** EXERCISE DIRECTIONS **
Copy exactly the lines of the material below that run from the one containing "right back paw: (158, 236)" through the one containing "right back paw: (362, 319)". Copy no other lines.

** PROVIDED INFORMATION **
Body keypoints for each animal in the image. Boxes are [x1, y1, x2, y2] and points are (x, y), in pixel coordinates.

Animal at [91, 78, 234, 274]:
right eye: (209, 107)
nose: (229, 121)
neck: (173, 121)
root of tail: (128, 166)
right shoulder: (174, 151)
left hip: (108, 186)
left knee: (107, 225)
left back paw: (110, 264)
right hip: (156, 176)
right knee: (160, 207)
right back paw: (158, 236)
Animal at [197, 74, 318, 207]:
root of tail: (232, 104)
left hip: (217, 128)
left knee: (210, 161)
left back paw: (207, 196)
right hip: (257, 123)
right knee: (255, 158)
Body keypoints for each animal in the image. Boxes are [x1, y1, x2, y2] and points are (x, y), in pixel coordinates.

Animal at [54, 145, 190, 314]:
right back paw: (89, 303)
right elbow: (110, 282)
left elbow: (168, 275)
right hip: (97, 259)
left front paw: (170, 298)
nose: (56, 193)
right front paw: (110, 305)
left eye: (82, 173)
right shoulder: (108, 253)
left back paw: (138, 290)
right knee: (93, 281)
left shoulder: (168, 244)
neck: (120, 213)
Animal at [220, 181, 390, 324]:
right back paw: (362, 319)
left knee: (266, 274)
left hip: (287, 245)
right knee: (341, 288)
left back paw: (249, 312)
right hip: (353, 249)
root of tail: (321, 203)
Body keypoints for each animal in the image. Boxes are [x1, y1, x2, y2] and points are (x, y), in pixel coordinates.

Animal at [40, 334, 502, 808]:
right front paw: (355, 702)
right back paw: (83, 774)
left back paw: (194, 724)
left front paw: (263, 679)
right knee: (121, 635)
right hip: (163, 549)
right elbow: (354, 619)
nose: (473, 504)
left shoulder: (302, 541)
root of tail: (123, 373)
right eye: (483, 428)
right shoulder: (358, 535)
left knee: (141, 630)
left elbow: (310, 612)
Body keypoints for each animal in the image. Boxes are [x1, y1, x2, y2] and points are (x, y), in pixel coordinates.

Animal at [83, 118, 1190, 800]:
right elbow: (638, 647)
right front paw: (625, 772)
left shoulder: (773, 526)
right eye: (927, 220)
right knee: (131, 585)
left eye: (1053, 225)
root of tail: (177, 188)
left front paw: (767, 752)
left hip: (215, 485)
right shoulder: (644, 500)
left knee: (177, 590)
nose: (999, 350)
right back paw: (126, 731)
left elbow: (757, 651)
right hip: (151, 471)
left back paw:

** WRITTEN SOLUTION **
right back paw: (158, 236)
Animal at [197, 74, 318, 207]:
root of tail: (232, 104)
left hip: (217, 128)
left knee: (210, 161)
left back paw: (207, 196)
right hip: (257, 123)
right knee: (255, 158)
Body keypoints for each animal in the image. Boxes are [x1, y1, x2, y2] and points are (x, y), in pixel coordinates.

Animal at [54, 145, 190, 314]:
right back paw: (89, 303)
right elbow: (110, 282)
left elbow: (168, 275)
right hip: (97, 259)
left front paw: (170, 298)
nose: (56, 193)
right front paw: (110, 305)
left eye: (82, 173)
right shoulder: (108, 253)
left back paw: (138, 290)
right knee: (93, 281)
left shoulder: (168, 244)
neck: (120, 213)
Animal at [220, 181, 390, 324]:
right back paw: (362, 319)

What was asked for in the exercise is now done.